Import CSV data with Flyway

In this tutorial, I will show you how to import CSV files the same way as Sql or Java migrations. This comes handy when you’re importing large data because doing it manually can become cumbersome.

Context

While I was working on Built In Africa, I found myself in need of importing CSV data as SQL migration so I thought of developing an extension to make it easier for me. It extends Flyway naming convention to be able to specify the target table name as part of the file name.

Flyway

Flyway is an open-source database migration tool licensed under Apache License 2.0. It implements automated and version-based database migrations and prevents database schema mismatch when you have multiple environments such as dev, test, and prod. One of the key advantages of Flyway is the automation of importing data and making it repeatable and predictable.

Guide

In order to use the extension, first you have to add jitpack.io as a new repository in your pom.xml file.

<repositories>
 <repository>
 <id>jitpack.io</id>
 <url>https://jitpack.io</url>
 </repository>
</repositories>

You then have to add the extension as a dependency to your project and change Tag to the version you want to use.

<dependency>
  <groupId>com.github.ramzimaalej</groupId>
  <artifactId>flyway-csv-extension</artifactId>
  <version>Tag</version>
</dependency>

Finally, add Flyway to your application’s configuration to import the CSV Migration Resolver.

flyway:
  datasources:
    default:
      enabled: true
      resolvers:
        - com.mytechden.flyway_csv.impl.resolver.CSVMigrationResolver

Naming convention

In order for the extension to work properly, follow the pattern defined below when naming your CSV files:

  • Prefix: V for versioned migrations, U for undo migrations, R for repeatable migrations
  • Version: Underscores (automatically replaced by dots at runtime) separate as many parts as you like (Not for repeatable migrations)
  • Separator: __ (two underscores)
  • Table: The name of the target table
  • Separator: __ (two underscores)
  • Description: Underscores (automatically replaced by spaces at runtime) separate the words

Example: V2__users__import_users

Types mapping

This extension uses Java built-in support to map field types to their corresponding column types.

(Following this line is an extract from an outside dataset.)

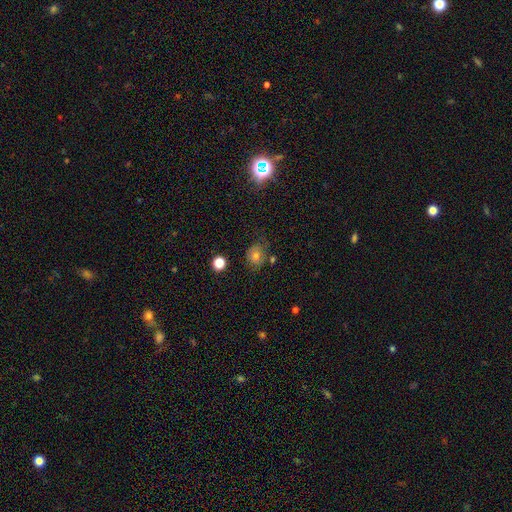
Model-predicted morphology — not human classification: smooth-or-featured: smooth: 57% | star or artifact: 22% | featured or disk: 21%
  how-rounded: round: 68% | in between: 31% | cigar-shaped: 1%
  merging: none: 69% | minor disturbance: 20% | major disturbance: 7% | merger: 4%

It supports UUID type and Null values.

UUID

In order to import CSV files that include UUIDs, you need to make sure the database column is of type BINARY(16) or equivalent.

Null values

All you have to do is to use null instead of an empty string in your csv files.

Demo micronaut app

I have built a Micronaut demo app and added the extension as a dependency. The whole working repository is available on GitHub.